Dreams is a departure for Kurosawa in that it contains nothing resembling a narrative or plot. While an auteur such as Kurosawa always laced his films with messages and themes that affected the audience and spoke to the audience, this is the first time Kurosawa has done away with the physical trappings of a story and presented allegorical content straight from his own person. Whether you agree with his allegories is neither here nor there. Dreams is about taking in the brilliant thoughts of a man and journeying through what shaped him into the man and director we all knew. It’s hard to describe, and I know I sound very puzzling and foolish right now. But, Dreams is a hard film to describe to anyone who hasn’t experienced it and even harder to describe to someone who has.

From a straight technical standpoint Dreams may be Kurosawa’s greatest color work. The film is lush with bright imagery and colorful visuals. There is a starkness to every sequence, every frame, sort of like an abstract painting. I don’t know how Kurosawa, fellow director Ishirô Honda and cinematographers Takao Saitô & Masaharu Ueda framed the picture like they did, but they did a wonderful job at framing every moment of every dream. Even in the most serene of sequences such as the final windmill village, the eye is still barraged by beautiful imagery on every square inch of the screen.
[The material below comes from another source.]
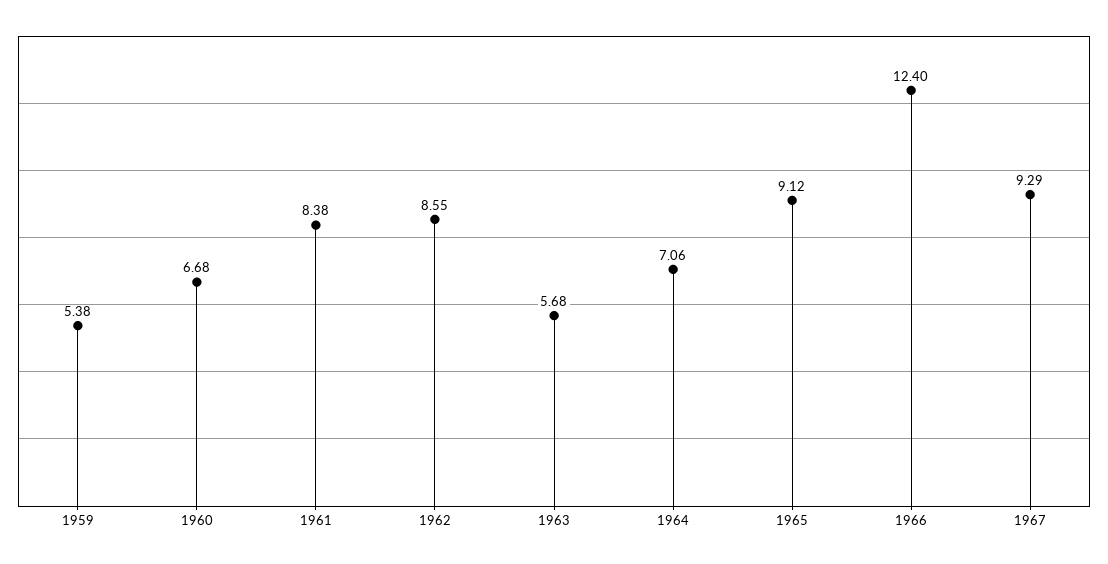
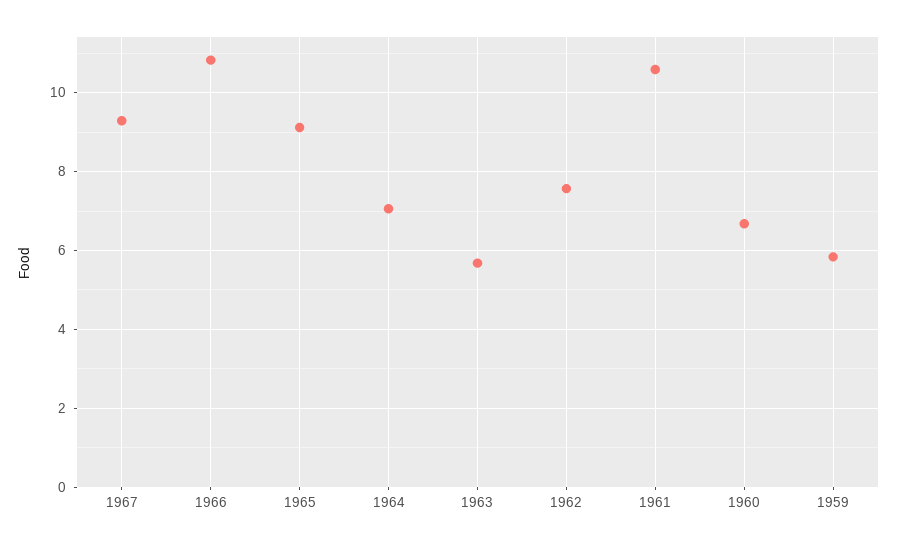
1959: 5.38 -> 5.8
1961: 8.38 -> 10.6
1962: 8.55 -> 7.6
1966: 12.4 -> 10.8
Talking about Dreams was hard, because it is a hard film to put into words. Dreams is very much an experience, something you need to take in but something that is troublesome to express in words after the experience is over. It’s not for everyone and is a movie for people with more eclectic tastes or people who are more prone to live in a fantasy world and look forward to exploring their dreams. It should be no surprise that I would recommend this forgotten Kurosawa masterpiece, we all need to dream every now and again, don’t we?

Rating:

****

Cheers,
Bill

2 responses to “Review: Dreams (1990)

  1. I absolutely adore this film! As you say, very hard to put into words. Very emotional…

  2. It ranks among Kurosawa’s best for me, and it’s easily a criminally underrated and overlooked film I think.